LANZHOU－The Belt and Road Initiative has given a new boost to traditional Chinese medicine, a 2,000-year-old national treasure.
Years ago, Niu Hongwei's TCM company in Weiyuan, a county in Northwest China's Gansu province, used to only sell herbs to domestic pharmaceutical enterprises.
Among the 23 impoverished counties in Gansu, Weiyuan is known for its medicinal materials, in particular, astragalus root and dangshen (Codonopsis pilosula).
"Our business took off in 2013 after the Belt and Road Initiative was proposed," said Niu. "Foreign entrepreneurs and officials began visiting my company to seek cooperative opportunities."
The initiative was put forward by China in 2013 in a bid to boost connectivity and seek common prosperity.
In 2016, Niu signed an agreement with a merchant from South Korea. He provides herbal medicines every month to the merchant whose company processes them into cosmetics and health products.
Next month, Niu will make his first business trip to Singapore, exploring opportunities in a new foreign market.
"It was unimaginable for small companies like mine in China's remote west to engage in international trade in the past. Now we have more opportunities," he said.
Another pharmaceutical company Foci, based in Lanzhou, Gansu's capital city, has collaborated with 28 countries and regions across the world, exporting hundreds of types of herbal medicines.
"We hope that TCM can be included in medical insurance policies by local governments, so more people can benefit from it," said Sun Yu, general manager of Foci.

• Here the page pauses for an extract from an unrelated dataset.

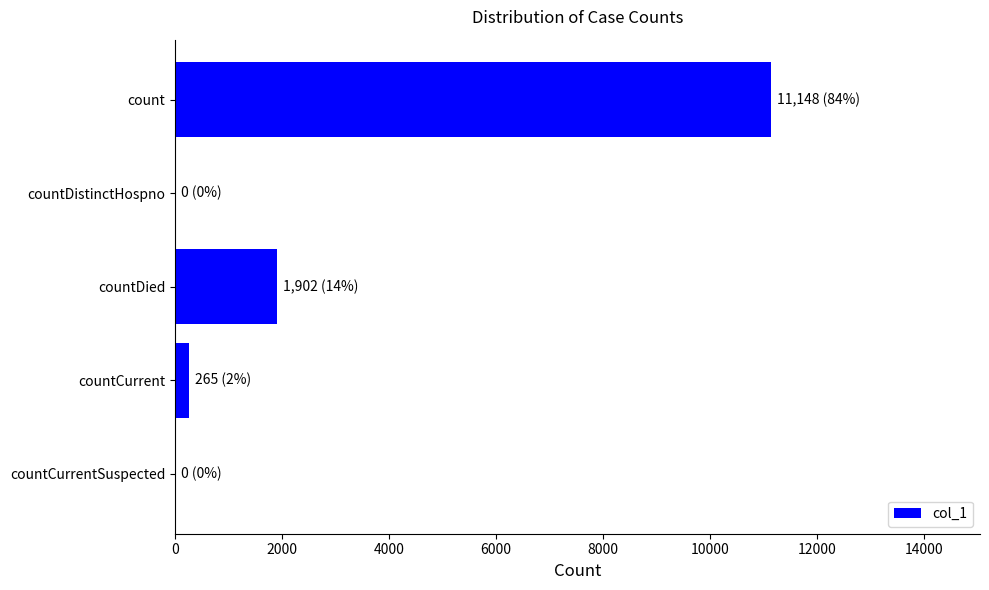

Reading top to bottom, list all the values displayed in this chart.

count=11148	countDistinctHospno=0	countDied=1902	countCurrent=265	countCurrentSuspected=0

With a history of more than 2,000 years, TCM is seen by many as a national treasure for its unique theories and practices, such as herbal medicine, acupuncture, massage and dietetics.
In addition to the growing overseas demand for traditional Chinese herbs, TCM services and culture have also attracted more global attention.
The affiliated hospital of the Gansu University of Chinese Medicine has been cooperating with a medical institute in Brazil to set up a TCM center in Sao Paulo.
Zhang Xiaogang, president of the hospital, said that both sides have agreed on aspects such as the location and talent training. In May, 20 Brazilian doctors came to China for TCM theory and practice training.
Gansu is the birthplace of ancient TCM masters Qi Bo and the Yellow Emperor, and the province is rich in TCM culture.
The local authorities have increased efforts to promote TCM overseas, with eight TCM medical colleges and six medical centers in countries including Kyrgyzstan, Hungary and France.
Last year, the State Administration of Traditional Chinese Medicine said China had established 26 overseas centers of TCM in the past three years, most of which are in countries involved with the initiative.